# Text passage

Brexit leader Nigel Farage accused the British establishment of prioritising money over protecting the country from the “neo-colonialist” Chinese Communist Party after the revelation that UK schools were being bought up by the Asian nation.
Mr Farage said that the limited attention placed communist-linked businesses buying up British independent schools was a result of elites in the country — including those in the civil service, the government, and in business — being effectively bought by the communist regime which he described as “neo-colonialist” bent on “global domination”.
In a televised debate on Turkish public broadcaster TRT World, Farage said that it was down to “money, money, money,” adding: “you only have to look, for example, at Huawei… look at the people that have served on the advisory board since 2014, and what you’ll find are former big global businessmen, you’ll find former senior civil servants former political figures.”
Some of the figures who have been a part of the advisory board for Chinese telecom Huawei — which has been accused of being effectively state-owned — include former CEO of British Petroleum (BP) Lord John Browne, prominent former civil servant Sir Andrew Cahn, and former chancellor of the University of Southampton, Dame Helen Alexander.
The former head of the BT Group (formerly British Telecom) Sir Michael Rake stepped down from the Huawei board earlier this month.
Mr Farage also pointed to former Tory Prime Minister David Cameron, who is currently heading up a Chinese investment scheme seeking to raise over £700 million in investments from the communist nation. The investment plan, dubbed the UK-China Fund, was founded by prominent Conservative Party donor Lord Peter Gummer.
Mr Cameron is not the only former Prime Minister to have connections to the CCP, as a 2015 investigation found that former Labour PM Tony Blair served as a liaison between Abu Dhabi and the “highest levels of the Communist Party and state-run corporations” in the Xinjiang region of China, which is reportedly interning millions of Uyghurs in concentration camps.

# Given exercise
In the news passage about Nigel Farage, what reason does he give for the limited attention paid to communist-linked businesses buying British independent schools? Answer in one to three sentences.

# Entries
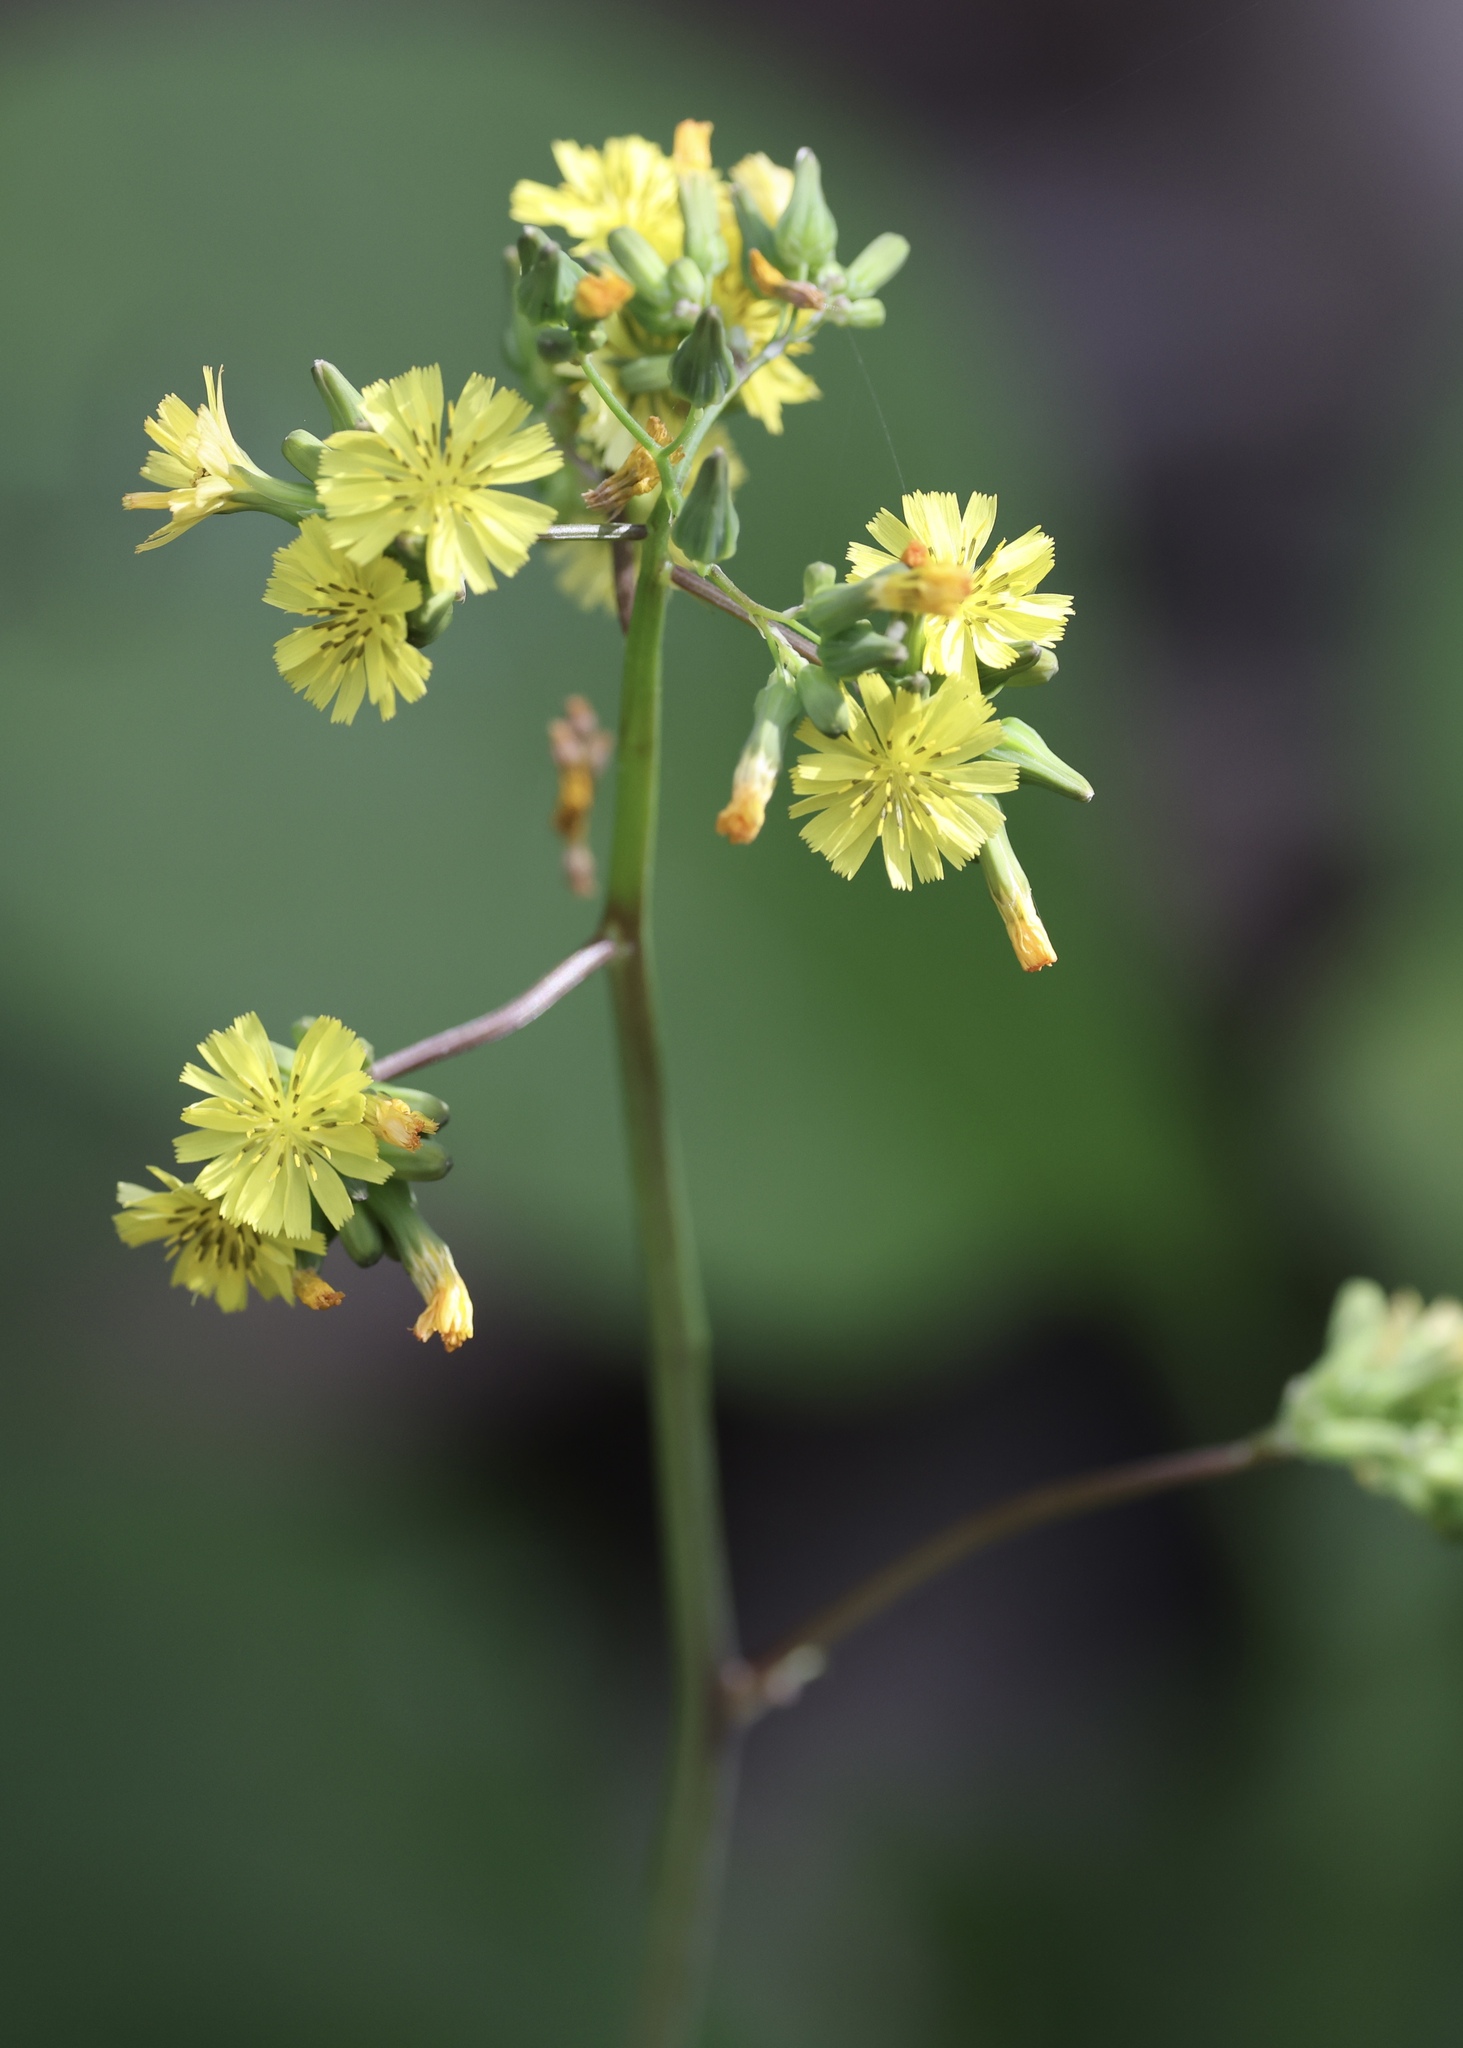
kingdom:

---

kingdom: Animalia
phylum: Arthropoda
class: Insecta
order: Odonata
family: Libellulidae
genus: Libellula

# Exercise answer
Farage says it is because elites in the civil service, the government and business have effectively been bought by the Chinese Communist Party, which he describes as "neo-colonialist" and bent on "global domination." He puts it down to "money, money, money."